As espetaculares ações da polícia, exército, marinha e polícia federal terão impactos bastante negativos na mídia internacional. Aos olhos das pessoas em todo o mundo, estamos muito parecidos com o Iraque, Afeganistão, Faixa de Gaza etc. Provavelmente os iraquianos e afegãos devem estar até se sentindo muito mais confortáveis e menos pessimistas depois de verem os noticiários pela televisão ou pelos jornais sobre a violência carioca. Helicópteros militares, carros de combate semelhantes aos utilizados nos campos de batalha, dão a impressão de que o Rio de Janeiro é apenas um cartão postal escondendo uma realidade muito diferente. Sob os braços do Cristo Redentor se esconderia uma carnificina de fazer inveja a qualquer praça de guerra.
Não é para menos, depois de carros e ônibus incendiados, postos policiais atacados com fuzis e metralhadoras fica a impressão de que ninguém pode sair nas ruas na cidade chamada maravilhosa. Evidentemente nem tudo é exatamente como parece ser. Ontem mesmo liguei para um amigo que mora no Rio para perguntar sobre a situação e ele respondeu com muita tranqüilidade: "Por enquanto está tudo calmo por aqui. Estou no trabalho e de vez em quando dou uma olhadinha para a vista maravilhosa do Rio. O problema é lá nos morros, sabe como é que é".

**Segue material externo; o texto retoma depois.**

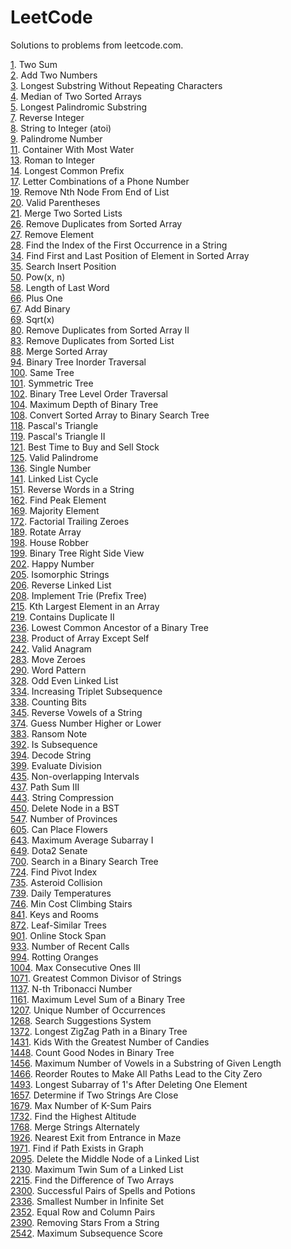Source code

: # LeetCode
Solutions to problems from leetcode.com.

[1](1). Two Sum  
[2](2). Add Two Numbers  
[3](3). Longest Substring Without Repeating Characters  
[4](4). Median of Two Sorted Arrays  
[5](5). Longest Palindromic Substring  
[7](7). Reverse Integer  
[8](8). String to Integer (atoi)  
[9](9). Palindrome Number  
[11](11). Container With Most Water  
[13](13). Roman to Integer  
[14](14). Longest Common Prefix  
[17](17). Letter Combinations of a Phone Number  
[19](19). Remove Nth Node From End of List  
[20](20). Valid Parentheses  
[21](21). Merge Two Sorted Lists  
[26](26). Remove Duplicates from Sorted Array  
[27](27). Remove Element  
[28](28). Find the Index of the First Occurrence in a String  
[34](34). Find First and Last Position of Element in Sorted Array  
[35](35). Search Insert Position  
[50](50). Pow(x, n)  
[58](58). Length of Last Word  
[66](66). Plus One  
[67](67). Add Binary  
[69](69). Sqrt(x)  
[80](80). Remove Duplicates from Sorted Array II  
[83](83). Remove Duplicates from Sorted List  
[88](88). Merge Sorted Array  
[94](94). Binary Tree Inorder Traversal  
[100](100). Same Tree  
[101](101). Symmetric Tree  
[102](102). Binary Tree Level Order Traversal  
[104](104). Maximum Depth of Binary Tree  
[108](108). Convert Sorted Array to Binary Search Tree  
[118](118). Pascal's Triangle  
[119](119). Pascal's Triangle II  
[121](121). Best Time to Buy and Sell Stock  
[125](125). Valid Palindrome  
[136](136). Single Number  
[141](141). Linked List Cycle  
[151](151). Reverse Words in a String  
[162](162). Find Peak Element  
[169](169). Majority Element  
[172](172). Factorial Trailing Zeroes  
[189](189). Rotate Array  
[198](198). House Robber  
[199](199). Binary Tree Right Side View  
[202](202). Happy Number  
[205](205). Isomorphic Strings  
[206](206). Reverse Linked List  
[208](208). Implement Trie (Prefix Tree)  
[215](215). Kth Largest Element in an Array  
[219](219). Contains Duplicate II  
[236](236). Lowest Common Ancestor of a Binary Tree  
[238](238). Product of Array Except Self  
[242](242). Valid Anagram  
[283](283). Move Zeroes  
[290](290). Word Pattern  
[328](328). Odd Even Linked List  
[334](334). Increasing Triplet Subsequence  
[338](338). Counting Bits  
[345](345). Reverse Vowels of a String  
[374](374). Guess Number Higher or Lower  
[383](383). Ransom Note  
[392](392). Is Subsequence  
[394](394). Decode String  
[399](399). Evaluate Division  
[435](435). Non-overlapping Intervals  
[437](437). Path Sum III  
[443](443). String Compression  
[450](450). Delete Node in a BST  
[547](547). Number of Provinces  
[605](605). Can Place Flowers  
[643](643). Maximum Average Subarray I  
[649](649). Dota2 Senate  
[700](700). Search in a Binary Search Tree  
[724](724). Find Pivot Index  
[735](735). Asteroid Collision  
[739](739). Daily Temperatures  
[746](746). Min Cost Climbing Stairs  
[841](841). Keys and Rooms  
[872](872). Leaf-Similar Trees  
[901](901). Online Stock Span  
[933](933). Number of Recent Calls  
[994](994). Rotting Oranges  
[1004](1004). Max Consecutive Ones III  
[1071](1071). Greatest Common Divisor of Strings  
[1137](1137). N-th Tribonacci Number  
[1161](1161). Maximum Level Sum of a Binary Tree  
[1207](1207). Unique Number of Occurrences  
[1268](1268). Search Suggestions System  
[1372](1372). Longest ZigZag Path in a Binary Tree  
[1431](1431). Kids With the Greatest Number of Candies  
[1448](1448). Count Good Nodes in Binary Tree  
[1456](1456). Maximum Number of Vowels in a Substring of Given Length  
[1466](1466). Reorder Routes to Make All Paths Lead to the City Zero  
[1493](1493). Longest Subarray of 1's After Deleting One Element  
[1657](1657). Determine if Two Strings Are Close  
[1679](1679). Max Number of K-Sum Pairs  
[1732](1732). Find the Highest Altitude  
[1768](1768). Merge Strings Alternately  
[1926](1926). Nearest Exit from Entrance in Maze  
[1971](1971). Find if Path Exists in Graph  
[2095](2095). Delete the Middle Node of a Linked List  
[2130](2130). Maximum Twin Sum of a Linked List  
[2215](2215). Find the Difference of Two Arrays  
[2300](2300). Successful Pairs of Spells and Potions  
[2336](2336). Smallest Number in Infinite Set  
[2352](2352). Equal Row and Column Pairs  
[2390](2390). Removing Stars From a String  
[2542](2542). Maximum Subsequence Score  
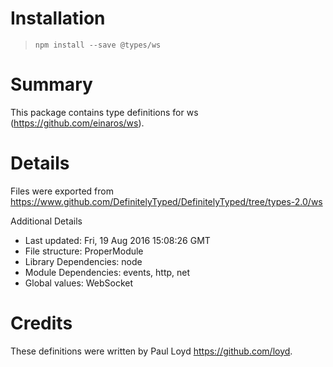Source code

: # Installation
> `npm install --save @types/ws`

# Summary
This package contains type definitions for ws (https://github.com/einaros/ws).

# Details
Files were exported from https://www.github.com/DefinitelyTyped/DefinitelyTyped/tree/types-2.0/ws

Additional Details
 * Last updated: Fri, 19 Aug 2016 15:08:26 GMT
 * File structure: ProperModule
 * Library Dependencies: node
 * Module Dependencies: events, http, net
 * Global values: WebSocket

# Credits
These definitions were written by Paul Loyd <https://github.com/loyd>.
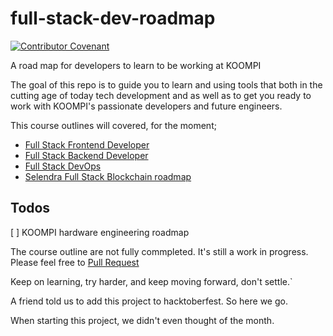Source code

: # full-stack-dev-roadmap
[![Contributor Covenant](https://img.shields.io/badge/Contributor%20Covenant-v2.0%20adopted-ff69b4.svg)](code_of_conduct.md)

A road map for developers to learn to be working at KOOMPI

The goal of this repo is to guide you to learn and using tools that both in the cutting age of today tech development and as well as to get you ready to work with KOOMPI's passionate developers and future engineers.

This course outlines will covered, for the moment; 

- [Full Stack Frontend Developer](./cs-full-stack/frontend.md)
- [Full Stack Backend Developer](./cs-full-stack/backend.md)
- [Full Stack DevOps](./cs-full-stack/devops.md)
- [Selendra Full Stack Blockchain roadmap](./blockchain/blockchain.md)

## Todos
[ ] KOOMPI hardware engineering roadmap

The course outline are not fully commpleted. It's still a work in progress. Please feel free to [Pull Request](https://github.com/koompi/full-stack-roadmap/pulls)

Keep on learning, try harder, and keep moving forward, don't settle.`

A friend told us to add this project to hacktoberfest. So here we go. 

When starting this project, we didn't even thought of the month.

E o que estarão pensando os membros do Comitê Olímpico e da FIFA? Provavelmente devem estar se questionando se fizeram a escolha certa com tantas opções mais tranqüilas, sem problemas de infra-estrutura, sem necessidade de endividamento dos países para receber os eventos.
São preocupantes as imagens que as pessoas constroem a distância. Um casal de ingleses que se hospedou em casa em 2008, ficou estarrecido com as imagens que viram ao longo do caminho entre o aeroporto de Guarulhos e São Paulo. "O Lula não resolveu este problema?". Para eles o presidente operário teria dado uma guinada de 180 graus no país, acabando com a pobreza por decreto. Para um olhar distante parece ser fácil, mas o problema é muito mais complexo. De qualquer forma os ingleses, levaram um choque de realidade quando conheceram algumas favelas e saíram daqui com uma imagem bem diferente da que construíram no conforto de Londres.
Da mesma forma os iraquianos ou os israelenses devem tocar as suas vidas normalmente e os ataques suicidas, são eventos episódicos que não alteram o cotidiano das pessoas. Evidentemente há uma tensão constante com os filhos, esposa ou maridos que estão nas ruas, mas é preciso viver.
Voltando ao problema das ações militares na Vila Cruzeiro e depois no Complexo do Alemão, que muita gente chegou a pensar que Freud já teria decifrado, fica a impressão, para os menos avisados que o tráfico vai se render a um governo capaz de colocar o exército nas ruas. Talvez as lutas intestinas entre as quadrilhas sim, mas o tráfico, como negócio que movimenta centenas de milhões não vai parar. Primeiramente, porque os consumidores das classes mais abastadas continuarão consumindo o pó branco e suas variantes e para isso é preciso à mobilização de um exército de "funcionários" para atendê-los no varejo ou a domicílio. Muita gente vive disso e não podemos tampar o sol com a peneira. Nas grandes capitais do mundo o tráfico funciona como um negócio marginal, mas tolerado pelo estado e pela polícia. Quem viu o filme "As invasões bárbaras" tem idéia do que seja isso. Amigos que moram na Suécia, Dinamarca, Paris e Londres provam que o filme é até menos real do que a realidade.
Talvez depois deste confronto pesado com o Estado, as quadrilhas cariocas se darão conta de que enfrentar o Estado não é uma boa estratégia. O sociólogo alemão Max Weber lembra que o estado é uma estrutura que reivindica com êxito, num determinado território, o monopólio legítimo da violência. Assim, o Estado que abdicar dessa condição poderá deixar de sê-lo. Ao perceber que estava perdendo terreno ou território, as nossas autoridades chegaram à conclusão que precisavam agir.
O hasteamento da bandeira nacional no meio da favela é também emblemático. A primeira vista tem um sentido simbólico de reconquista do território perdido, reforçando o sentimento nacionalista. Numa outra perspectiva pode significar que o Estado brasileiro perdeu o controle da situação em no seu próprio quintal. Ao expor o pavilhão nacional como simbolo de reconquista em um bairro de uma grande capital, ficou a impressão de se acordou agora ou que o crime organizado é capaz de desafiar o Estado. Considerando que no Rio de Janeiro existem mais de mil favelas, a situação é realmente preocupante.